Regulation of Hepatic Follistatin Expression at Rest and during Exercise in Mice

Introduction: Follistatin (FST) is a protein with numerous biological roles and was recently identified as an exercise-inducible hepatokine; however, the signals that regulate this are not well understood. The purpose of this study was to delineate potential endocrine factors that may regulate hepatic FST at rest and during exercise. Methods: This study used four experiments. First, male and female C57BL/6J mice remained sedentary or were subjected to a single bout of exercise at moderate or exhaustive intensity with liver collected immediately post. Second, mice were injected with glucagon (1 mg.kg(-1), 60 min), epinephrine (2 mg.kg(-1), 30 min), glucagon then epinephrine, or saline.
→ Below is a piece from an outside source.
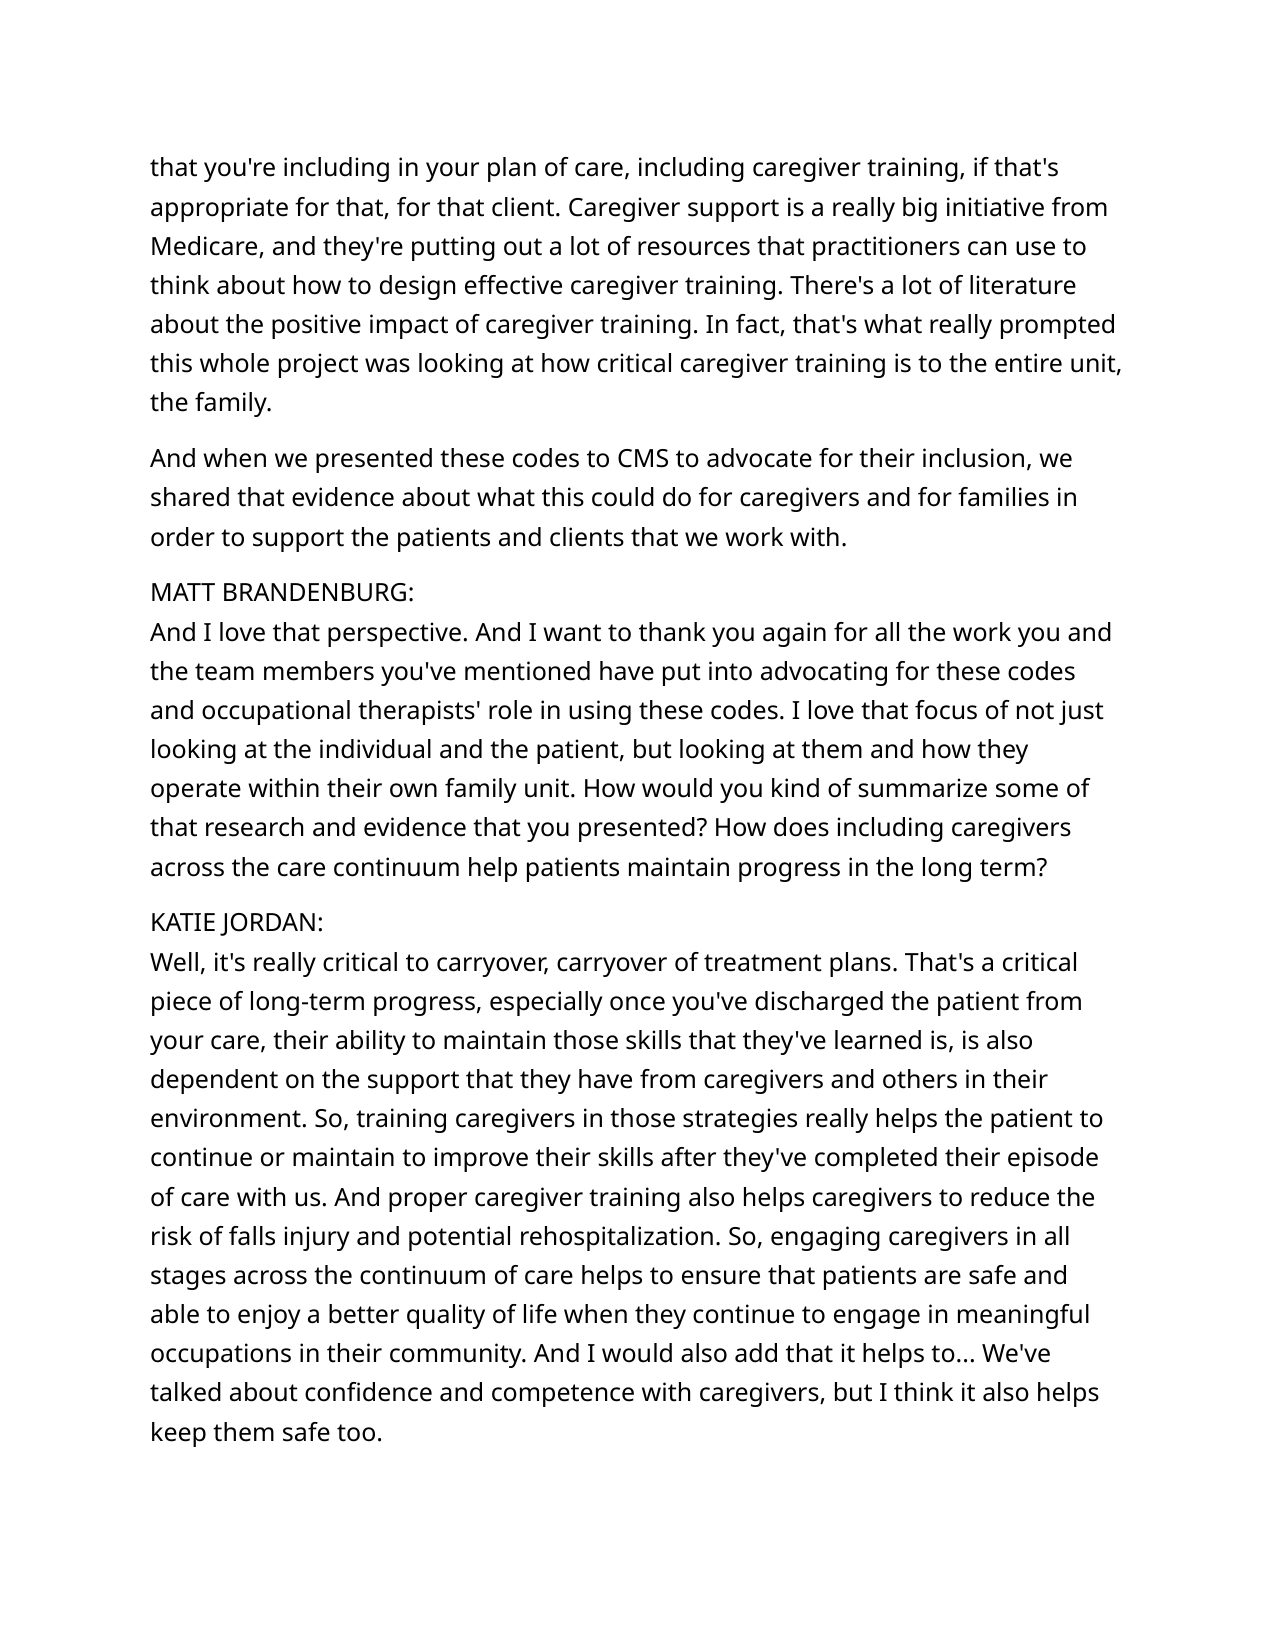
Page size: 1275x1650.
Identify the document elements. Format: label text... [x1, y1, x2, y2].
Third, mice were pretreated with propranolol (20-60 mg.kg(-1), 30 min) before epinephrine injection. Fourth, glucagon receptor wild type (Gcgr(+/+)) or knockout (Gcgr(-/-)) mice were pretreated with saline or propranolol (20 mg.kg(-1), 30 min) and were subjected to a single bout of exhaustive exercise with liver collected immediately post or after 2 h recovery. In all experiments liver FSTmRNA expression was measured, and in experiment four FST protein content was measured. Results: A single bout of treadmill exercise performed at an exhaustive but not moderate-intensity increased FST expression, as did injection of glucagon or epinephrine alone and when combined. Pretreatment of mice with propranolol attenuated the epinephrine-induced increase in FST expression. The exercise-induced increase in FST expression was attenuated in Gcgr(-/-) mice, with no effect of propranolol. Gcgr(-/-) mice had higher protein content of FST, but there was no effect of exercise or propranolol. Conclusions: These data suggest that both glucagon and epinephrine regulate hepatic FST expression at rest; however, only glucagon is required for the exercise-induced increase.